[DIRECTIONS]
a – For each statement, answer yes or no according to the Lorrie Moore excerpt, and quote the exact words of the excerpt that decide it. (i) Daniel is nine years older than the narrator. (ii) The narrator says they roller-skated to "Eve of Destruction." (iii) Daniel says the counterculture came from inside his generation.
b – Copy word for word the part of the Lorrie Moore excerpt that opens with the words containing "Wednesday, November 30, 2005" and closes with "I, or differently.".
c – Carry on the Lorrie Moore excerpt from the point where it stops.

[TEXT PASSAGE]
-=-=-

Wednesday, November 30, 2005

"Masturbating and Doomed Little Outlaws"

From "Who Will Run the Frog Hospital" by Lorrie Moore:

Sometimes with Daniel I argue about the sixties. He is nine years older than I am, and knows that time better than I, or differently.

"There's a real age difference between us," he says.

"Age-schmage," I reply.

"Unfortunately, there's also a real schamge difference. We made the sixties," he says, speaking in a generational "we" that excludes me. "We made the counterculture. You were twelve years old."

"But we inherited it," I say, "and as children we made ourselves around it, with it. We hung our own incipience on politics. The counterculture got on the ground floor with us, as children; it was the wood we were built with. We used to watch you guys, the eighteen- and nineteen-year-olds, on LSD at the public beach, or playing Duck, Duck, Goose in Horsehearts Park with your beads and long-flowing Indian smocks. But then we got to be that age, and we went to the park, or to the lake, and there wasn't a Duck or a Goose or a hit of acid anywhere. There was only Ford pardoning Nixon."

"Christ," snorts Daniel.

"But once upon a time it had been all we knew," I say. "Rebellion, revolution, and all those songs that went with them. We ice-skated to 'Eve of Destruction.' 'The western world, it is exploding,' and we'd do these little spins and turns."

Or something like that. I say something like that.

"But it was still ours," he says. "It came from inside of us, not you."

-=-=-

[DATA SHOWN]
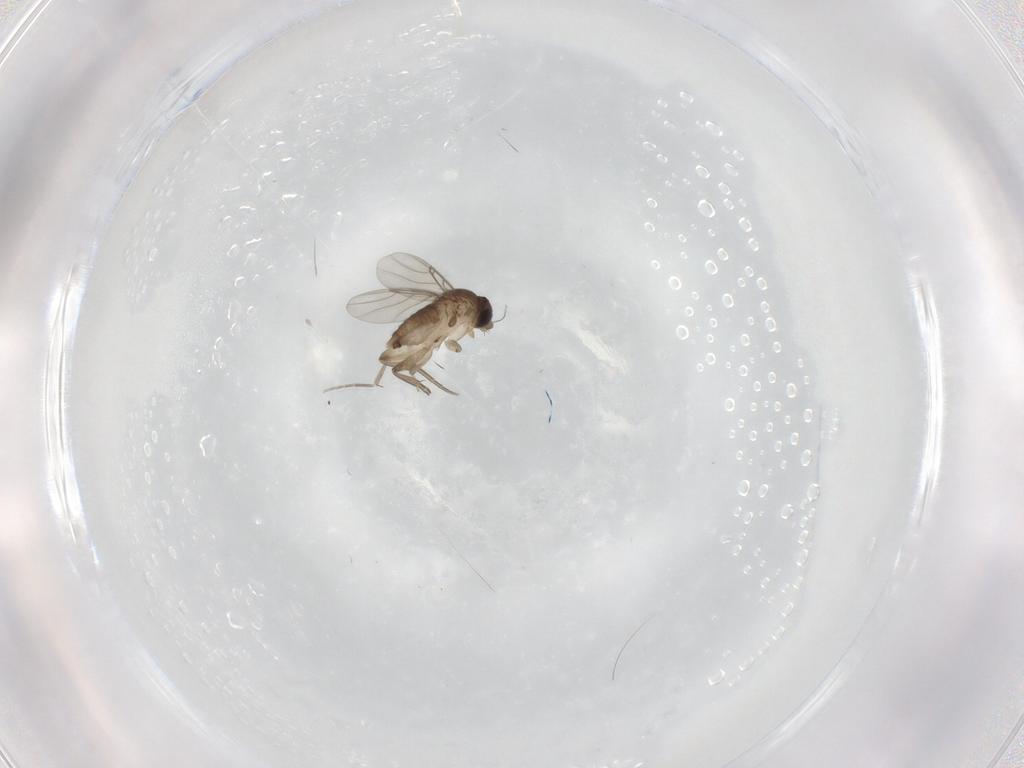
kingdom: Animalia
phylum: Arthropoda
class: Insecta
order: Diptera
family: Phoridae
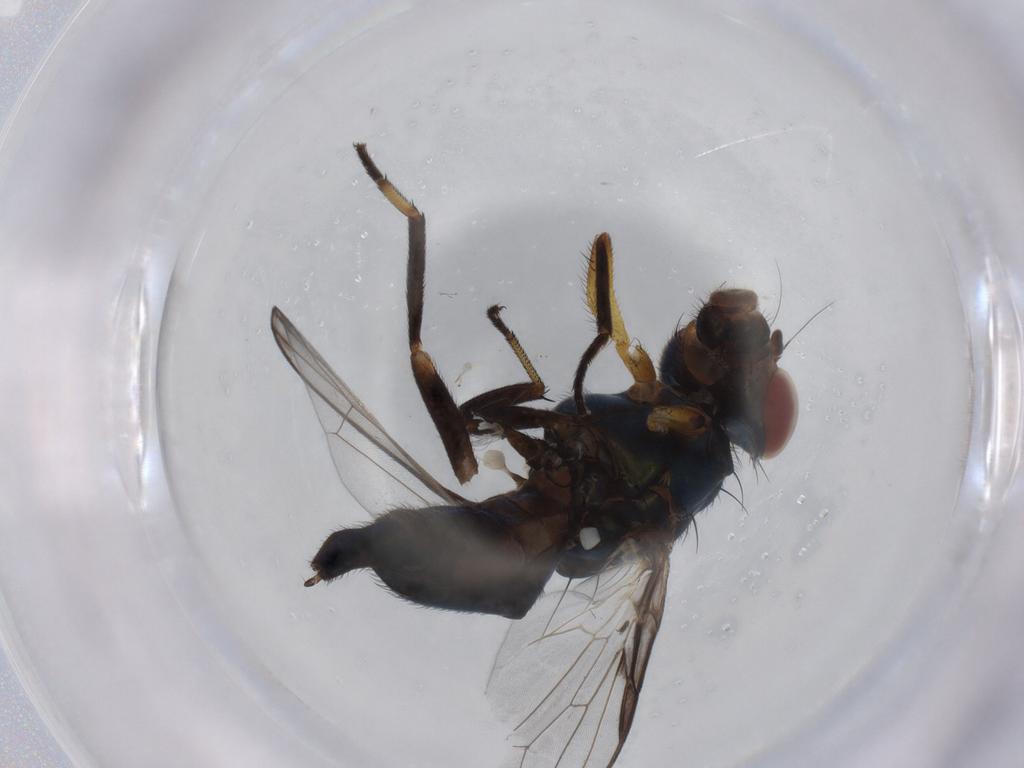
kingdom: Animalia
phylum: Arthropoda
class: Insecta
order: Diptera
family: Ulidiidae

-=-=-

[ANSWERS IN ORDER]
a –
(i) Yes: "He is nine years older than I am"
(ii) No: "We ice-skated to 'Eve of Destruction.'"
(iii) Yes: "It came from inside of us, not you."

b –
Wednesday, November 30, 2005

"Masturbating and Doomed Little Outlaws"

From "Who Will Run the Frog Hospital" by Lorrie Moore:

Sometimes with Daniel I argue about the sixties. He is nine years older than I am, and knows that time better than I, or differently.

c –
"Yes, you made it, but as a result it ws a thing outside of you. You could walk away from it. And you did. We couldn't, you see. It was in us. And when it was no longer out there in the world itself, it left us stranded, confused, betrayed, masturbating and doomed little outlaws."

"Masturbating and doomed little outlaws?"

"Sure."

"What are you talking about? You can't use the sixties like this. You can't use the sixties to explain yourself to yourself."

Of course that's what I want. I think of the lies and theft that cultivate the provincial heart. I had been beyond questioning authority. I'd felt unseen by it. But now, looking back, I want to fudge and say it was the time, not the place. "But which is more powerful, what you make or what you inherit? Which is more permanent?" I ask. "I realize that we're talking ridiculous generalities here, but let's face it, a discussion is always more fun that way."

"It's a sign," he says, "of a person looking for excuses. A hoodlum seeking politics."

"Perhaps a hoodlum is already politics."

"You're no hoodlum."

"That's true," I say, sighing. And in this lie I feel close to him, so grateful to him, so full of pity.

It goes like that. Our talk goes something like that.